Whitesburg is actually smaller than Jenkins, at least if you include Burdine and Dunham — population 1500, or as a large billboard at the entrance to the town puts it, 1498 nice people and 2 grouches. It's smaller, but has the county courthouse, and the jail where Geraldine worked for a while; and a more definite downtown area than Jenkins has: small orderly streets with a few old brick buildings (including the Courthouse Cafe kitty-corner from the courthouse closed, unfortunately, because today is Thanksgiving weekend) and a pair of nice churches; but not really very much: finding the Courthouse Cafe closed, after a 2‑block walk on the main street to the bridge, weather kinda nippy, we left to find lunch, at a sort of highway stop, but local-type food, or at least not any national chain I recognized. Still, the food was disappointing: the fried green tomatoes on the menu were clearly something industrially produced somewhere, prebattered and frozen, and very, very little tomato — they must have used a microtome to get the slices that thin. A "bean dinner" was a bowl of beans, and a collection of little sides (potato slices, peppers, tomato, raw onion) that seemed somewhat more authentic, but was dull —


[image ALT: A two‑story building. It is a partial view of the highway cut at Pound Gap, Kentucky.]
A building at 120‑122 Main Street in Whitesburg.

From there Geraldine, taking her tourist guide job seriously, drove back to Jenkins by a different route, slightly less direct, via Seco and Neon: the latter nothing much, but Seco (the name is from South Eastern COal Company) turned out unexpectedly attractive, and interesting too since there's a winery, which we stopped at and where I sampled some wines (not at all what I expected to do, or even wanted to), and one of them, a Cabernet, was very good: I bought a bottle for Susan and one for James (I hope I can get it to Chicago without breaking it). The owner, Jack Looney — no relation at all to Don Looney Margaret's husband although it turns out that Don once was the inspector on a contract where Jack was the success­ful bidder, causing them both endless problems at the time — a go‑getter, pleasant, and knowledgeable about wine as one might expect, although he credits his business to his daughter. Seco Company Store and Winery (also B & B and dinner for groups by reservation) can sell wine only in Kentucky, thanks to the lunacy of the state's liquor laws, but I was assured that I won't be arrested at the airport; they have a website supposedly, but no sign of a web address on their flyers, and the web address I was given and carefully remembered, turns out to be one of those squatter-spam pages. Never mind, I'll put up something: I was much taken by Seco (three pretty little churches in town, I went for a quick walk and photo shoot while Geraldine stayed back at the car in front of the winery and had a cigarette).

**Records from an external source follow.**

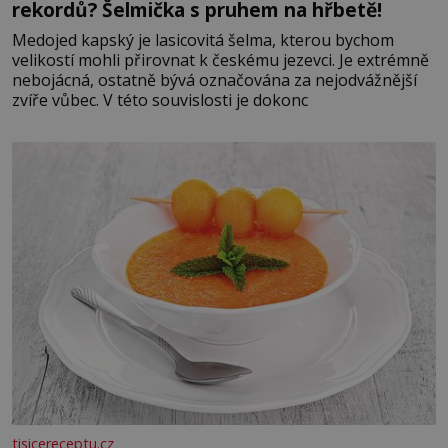
rekordů? Šelmička s pruhem na hřbetě!
Medojed kapský je lasicovitá šelma, kterou bychom
velikostí mohli přirovnat k českému jezevci. Je extrémně
nebojácná, ostatně bývá označována za nejodvážnější
zvíře vůbec. V této souvislosti je dokonc
tisicereceptu.cz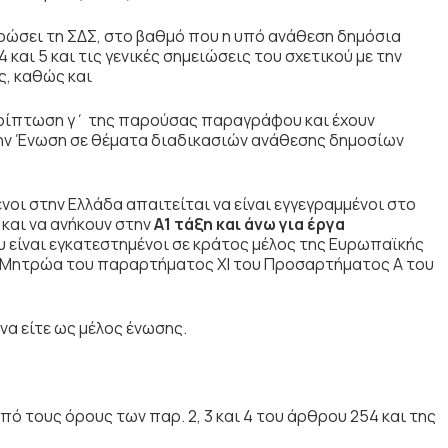
υρώσει τη ΣΔΣ, στο βαθμό που η υπό ανάθεση δημόσια
και 5 και τις γενικές σημειώσεις του σχετικού με την
ς, καθώς και
περίπτωση γ΄ της παρούσας παραγράφου και έχουν
την Ένωση σε θέματα διαδικασιών ανάθεσης δημοσίων
νοι στην Ελλάδα απαιτείται να είναι εγγεγραμμένοι στο
και να ανήκουν στην
Α1 τάξη
και άνω για έργα
 είναι εγκατεστημένοι σε κράτος μέλος της Ευρωπαϊκής
τα Μητρώα του παραρτήματος ΧΙ του Προσαρτήματος Α του
α είτε ως μέλος ένωσης.
ό τους όρους των παρ. 2, 3 και 4 του άρθρου 254 και της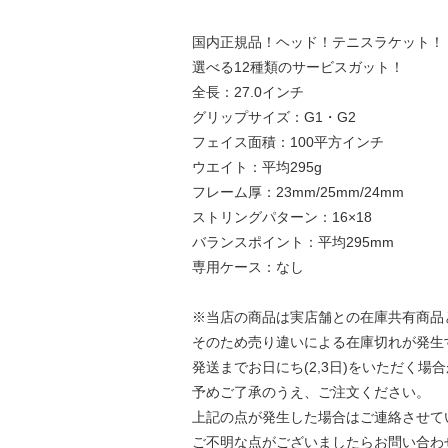
国内正規品！ヘッド！テニスラケット！
選べる12種類のサービスガット！
全長：27.0インチ
グリップサイズ：G1・G2
フェイス面積：100平方インチ
ウエイト：平均295g
フレーム厚：23mm/25mm/24mm
ストリングパターン：16×18
バランスポイント：平均295mm
専用ケース：なし
※当店の商品は実店舗との在庫共有商品
そのため売り違いによる在庫切れが発生
発送までお日にち(2,3日)をいただく場
予めご了承のうえ、ご注文ください。
上記の点が発生した場合はご連絡させて
ご不明な点がございましたらお問い合わ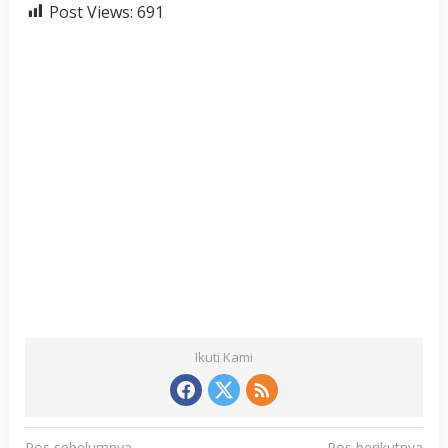
Post Views:
691
Ikuti Kami
N
Pos sebelumnya
Pos berikutnya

[image ALT: The outside of a small wooden stable, partly painted, in the late fall. One of the two paddock windows is open; a horse is looking out.]

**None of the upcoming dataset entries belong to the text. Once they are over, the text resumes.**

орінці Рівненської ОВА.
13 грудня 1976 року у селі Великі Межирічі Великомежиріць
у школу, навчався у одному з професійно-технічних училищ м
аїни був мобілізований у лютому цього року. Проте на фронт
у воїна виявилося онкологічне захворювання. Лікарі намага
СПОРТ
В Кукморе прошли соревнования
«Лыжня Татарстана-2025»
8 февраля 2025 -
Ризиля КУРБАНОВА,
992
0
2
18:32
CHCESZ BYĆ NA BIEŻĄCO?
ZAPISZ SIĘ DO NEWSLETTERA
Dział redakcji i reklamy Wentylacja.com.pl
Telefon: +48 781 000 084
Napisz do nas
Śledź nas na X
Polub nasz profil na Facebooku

A Kentucky horse, at Seco.
(But see mostly my slightly more formal site on the town; and the next page of this diary.)

And so, by about 3:30, we were back at Susan's in plenty of time for me to walk Luna etc. Spent much of the evening transcribing a book — more properly, a collection of essays — by Frank Frost Abbott on the view of the world held by the common man in ancient Rome; got about halfway thru it, racing but figuring I'd have the time to do all of it before I leave Tuesday — before I bethought myself to see whether it was online: and it is, at Gutenberg I think, even rather nicely typeset (for them) if in a single huge page. I'll probably put it up myself as well anyway, since here and there I may have annotations or even an illustration or two. Abbott writes well and I was surprised to like it, since usually I don't much that kind of stuff. And so — after a call back home to find that James had poisoned Brian with oyster stuffing over Thanksgiving dinner, Brian puking up a storm, horrific chills and a temperature of 102° — James ate far more of the stuffing and felt fine — to bed.


Later Notes:

a Yes, untangled on the last day of my stay (q.v.).